作業依頼 1: 読解用抜粋によると、推薦コンサートのチケットノルマは何円分だったか。
作業依頼 2: 読解用抜粋の「大学院の環境は、 とても穏やかでした。」という一文を英語に訳してください。

自分の価値がわからなくなって、体が壊れた
- MEGURU

- 2025年12月29日
- 読了時間: 4分
評価なんて、 場所が変われば
人が変われば 簡単に変わってしまう。
大学4年、冬。 卒業試験の結果が出ました。
まあまあ、いい成績でした。
そして、 いくつかのコンサートへの推薦を いただきました。
「やった!」
そう思いました。 4年間、頑張ってきた成果が やっと出た。
そう感じていました。
しかし 推薦コンサートの説明会に行って 蓋を開けたら
チケットノルマが 20万円分もありました。
え…😱?
あまりにも高額で 言葉が出ませんでした。
説明会の後 事務の人に
「辞退って出来ますか?…」
と聞いてみました。
そしたら、こう言われました。
「このコンサートに出られるって とっても名誉なことなんだから、 辞退する人なんていませんよ。
チケットは頑張って捌いてください
プロとしてやっていくなら これくらい売らないと
断れるわけもなく
しかし 20万円分のチケットを 全額捌ける能力もなく
結局、 大赤字でした。
いい成績を取って 大学を卒業したところで
膨大なチケットノルマを払って コンサートに 出させていただく
これがプロなのでしょうか。
悔しくて涙が出ました。
当時、音大を卒業した人は いくつかの道がありました。
就職する人。 フリーとして活動する人。
留学する人。 大学院に進む人。 自衛隊に就職する人。
私は 「まだ学びを続けたい」 と思っていたので 大学院という選択をしました。
しかし、 このまま東京に残り続ける気力は ありませんでした。
大学4年の夏頃、 高校の時のD先生に進路相談をしました。
D先生は、 名古屋芸術大学の大学院で 講師もされていました。
「うちの大学院、来ればいいよ」
そう言ってくれました。
私はまた 導かれるまま、 先生のいる大学へと 戻っていきました。
大学院の環境は、 とても穏やかでした。
まず
東京の音大を出て この大学院に来るっていう人が ほぼいませんでした。
同期からも、 「国立出身? うち(名芸)に 何しにきたんですか?」
と言われました。
国立音大では
「普通だね」と
言われ続けていた私が
大学院では
「すごい人が来た!」

資料抜粋:
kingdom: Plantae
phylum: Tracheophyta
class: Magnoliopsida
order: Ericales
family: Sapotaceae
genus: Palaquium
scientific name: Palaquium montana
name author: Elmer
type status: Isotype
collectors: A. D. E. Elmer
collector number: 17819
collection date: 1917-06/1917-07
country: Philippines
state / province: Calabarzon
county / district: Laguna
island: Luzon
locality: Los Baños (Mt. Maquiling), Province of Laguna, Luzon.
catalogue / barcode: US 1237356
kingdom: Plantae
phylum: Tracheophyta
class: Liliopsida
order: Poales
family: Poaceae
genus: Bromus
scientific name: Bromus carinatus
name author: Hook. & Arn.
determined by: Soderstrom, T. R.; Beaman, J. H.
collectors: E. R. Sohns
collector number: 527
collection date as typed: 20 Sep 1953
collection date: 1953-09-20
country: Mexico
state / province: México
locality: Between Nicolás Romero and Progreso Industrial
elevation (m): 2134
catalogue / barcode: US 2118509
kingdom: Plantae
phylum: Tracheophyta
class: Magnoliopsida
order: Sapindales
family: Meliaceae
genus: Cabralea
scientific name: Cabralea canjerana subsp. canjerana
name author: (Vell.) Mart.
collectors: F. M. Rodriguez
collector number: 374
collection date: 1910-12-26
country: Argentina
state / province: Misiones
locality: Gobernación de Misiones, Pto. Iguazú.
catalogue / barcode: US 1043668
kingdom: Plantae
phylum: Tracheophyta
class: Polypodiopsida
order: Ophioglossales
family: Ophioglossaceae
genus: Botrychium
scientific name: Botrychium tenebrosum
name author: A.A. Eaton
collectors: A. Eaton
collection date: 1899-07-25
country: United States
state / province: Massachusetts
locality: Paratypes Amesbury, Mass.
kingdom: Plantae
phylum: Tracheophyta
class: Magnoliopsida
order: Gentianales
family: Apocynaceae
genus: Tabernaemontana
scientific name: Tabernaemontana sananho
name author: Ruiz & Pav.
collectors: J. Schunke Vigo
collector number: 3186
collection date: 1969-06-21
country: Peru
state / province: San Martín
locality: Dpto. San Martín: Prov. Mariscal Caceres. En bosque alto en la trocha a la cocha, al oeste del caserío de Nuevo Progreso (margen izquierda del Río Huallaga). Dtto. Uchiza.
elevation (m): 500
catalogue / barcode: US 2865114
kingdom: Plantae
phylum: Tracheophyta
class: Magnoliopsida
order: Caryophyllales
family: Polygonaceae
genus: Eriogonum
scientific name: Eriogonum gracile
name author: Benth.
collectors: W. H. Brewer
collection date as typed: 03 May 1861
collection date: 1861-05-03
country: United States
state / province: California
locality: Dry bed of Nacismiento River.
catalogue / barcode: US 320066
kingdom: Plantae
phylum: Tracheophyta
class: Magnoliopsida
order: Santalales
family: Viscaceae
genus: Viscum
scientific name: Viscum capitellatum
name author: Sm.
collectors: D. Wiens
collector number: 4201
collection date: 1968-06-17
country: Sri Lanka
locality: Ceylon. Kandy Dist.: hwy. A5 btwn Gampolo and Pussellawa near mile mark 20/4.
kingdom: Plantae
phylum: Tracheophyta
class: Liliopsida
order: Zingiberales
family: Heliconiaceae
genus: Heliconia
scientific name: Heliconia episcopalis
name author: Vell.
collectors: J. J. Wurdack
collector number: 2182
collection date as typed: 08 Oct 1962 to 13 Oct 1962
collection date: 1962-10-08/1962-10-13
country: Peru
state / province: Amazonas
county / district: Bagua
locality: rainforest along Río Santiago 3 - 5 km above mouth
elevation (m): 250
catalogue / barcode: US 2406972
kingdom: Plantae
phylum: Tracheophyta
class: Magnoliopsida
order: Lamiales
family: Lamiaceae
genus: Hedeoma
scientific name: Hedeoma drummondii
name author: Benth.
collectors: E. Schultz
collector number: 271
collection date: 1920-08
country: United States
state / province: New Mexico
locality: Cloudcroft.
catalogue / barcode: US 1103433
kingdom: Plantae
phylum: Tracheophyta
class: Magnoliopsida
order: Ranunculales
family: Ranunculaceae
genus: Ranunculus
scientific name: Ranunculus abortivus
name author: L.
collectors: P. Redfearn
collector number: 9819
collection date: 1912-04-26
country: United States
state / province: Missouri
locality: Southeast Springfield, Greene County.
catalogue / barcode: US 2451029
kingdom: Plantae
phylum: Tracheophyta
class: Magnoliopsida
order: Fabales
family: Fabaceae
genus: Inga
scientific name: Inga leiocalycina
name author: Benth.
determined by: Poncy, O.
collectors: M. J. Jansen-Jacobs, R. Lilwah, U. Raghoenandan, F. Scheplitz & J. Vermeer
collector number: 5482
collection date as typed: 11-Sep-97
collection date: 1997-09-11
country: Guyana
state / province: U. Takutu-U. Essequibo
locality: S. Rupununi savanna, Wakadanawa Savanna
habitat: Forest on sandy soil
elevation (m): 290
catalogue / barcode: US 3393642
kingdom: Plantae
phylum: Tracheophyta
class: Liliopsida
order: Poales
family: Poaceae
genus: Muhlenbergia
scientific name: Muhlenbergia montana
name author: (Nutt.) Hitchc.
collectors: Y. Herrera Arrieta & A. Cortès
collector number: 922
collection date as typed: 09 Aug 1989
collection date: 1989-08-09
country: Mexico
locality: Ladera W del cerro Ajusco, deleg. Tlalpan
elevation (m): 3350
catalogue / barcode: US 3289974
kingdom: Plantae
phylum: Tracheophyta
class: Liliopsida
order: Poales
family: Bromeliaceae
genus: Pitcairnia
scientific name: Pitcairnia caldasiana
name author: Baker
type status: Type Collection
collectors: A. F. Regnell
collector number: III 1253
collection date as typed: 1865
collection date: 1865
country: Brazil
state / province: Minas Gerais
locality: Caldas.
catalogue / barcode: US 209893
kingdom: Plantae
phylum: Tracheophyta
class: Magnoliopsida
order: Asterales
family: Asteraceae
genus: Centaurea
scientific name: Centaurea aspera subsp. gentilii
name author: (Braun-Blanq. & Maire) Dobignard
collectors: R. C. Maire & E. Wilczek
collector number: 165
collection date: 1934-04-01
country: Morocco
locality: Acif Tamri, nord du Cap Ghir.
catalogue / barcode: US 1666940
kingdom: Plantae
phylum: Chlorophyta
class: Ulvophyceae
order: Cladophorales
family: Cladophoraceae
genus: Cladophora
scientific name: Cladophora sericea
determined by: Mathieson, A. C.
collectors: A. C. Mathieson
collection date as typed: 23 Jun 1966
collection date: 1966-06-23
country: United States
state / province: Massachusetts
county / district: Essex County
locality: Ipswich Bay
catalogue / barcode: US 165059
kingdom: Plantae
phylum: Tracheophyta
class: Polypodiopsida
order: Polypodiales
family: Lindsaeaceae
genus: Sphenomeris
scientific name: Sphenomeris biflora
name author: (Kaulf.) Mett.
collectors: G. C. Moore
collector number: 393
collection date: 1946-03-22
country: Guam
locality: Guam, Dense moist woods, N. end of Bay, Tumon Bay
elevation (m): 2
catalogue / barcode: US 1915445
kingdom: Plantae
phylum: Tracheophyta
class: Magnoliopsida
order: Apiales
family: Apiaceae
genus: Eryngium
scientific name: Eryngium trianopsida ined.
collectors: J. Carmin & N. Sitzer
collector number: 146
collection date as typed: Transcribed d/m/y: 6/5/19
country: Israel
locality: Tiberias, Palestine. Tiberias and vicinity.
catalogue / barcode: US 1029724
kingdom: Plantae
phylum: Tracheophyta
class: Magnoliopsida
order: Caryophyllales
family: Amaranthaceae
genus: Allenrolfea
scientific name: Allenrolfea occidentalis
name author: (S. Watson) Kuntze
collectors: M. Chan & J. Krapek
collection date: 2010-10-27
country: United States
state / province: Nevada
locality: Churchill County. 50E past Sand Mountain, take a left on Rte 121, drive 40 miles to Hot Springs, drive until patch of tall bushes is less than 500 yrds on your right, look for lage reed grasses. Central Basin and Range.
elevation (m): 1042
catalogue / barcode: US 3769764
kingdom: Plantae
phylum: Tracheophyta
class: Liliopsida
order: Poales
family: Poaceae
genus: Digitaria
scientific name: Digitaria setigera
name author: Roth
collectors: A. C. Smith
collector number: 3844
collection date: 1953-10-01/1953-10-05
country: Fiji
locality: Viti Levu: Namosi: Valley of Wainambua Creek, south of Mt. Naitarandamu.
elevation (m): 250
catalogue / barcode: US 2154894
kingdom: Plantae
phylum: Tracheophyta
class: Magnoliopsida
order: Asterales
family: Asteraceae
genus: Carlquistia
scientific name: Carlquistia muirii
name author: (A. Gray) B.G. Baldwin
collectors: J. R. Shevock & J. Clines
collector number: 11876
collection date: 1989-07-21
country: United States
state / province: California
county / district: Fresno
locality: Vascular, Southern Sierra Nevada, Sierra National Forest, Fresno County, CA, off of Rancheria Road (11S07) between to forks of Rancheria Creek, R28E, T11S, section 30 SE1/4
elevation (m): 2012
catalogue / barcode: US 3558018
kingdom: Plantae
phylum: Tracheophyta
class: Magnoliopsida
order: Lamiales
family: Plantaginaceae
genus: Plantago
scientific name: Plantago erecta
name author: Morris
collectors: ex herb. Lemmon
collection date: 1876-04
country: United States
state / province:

解答欄 1: 20万円分

解答欄 2: The environment at the graduate school was very calm.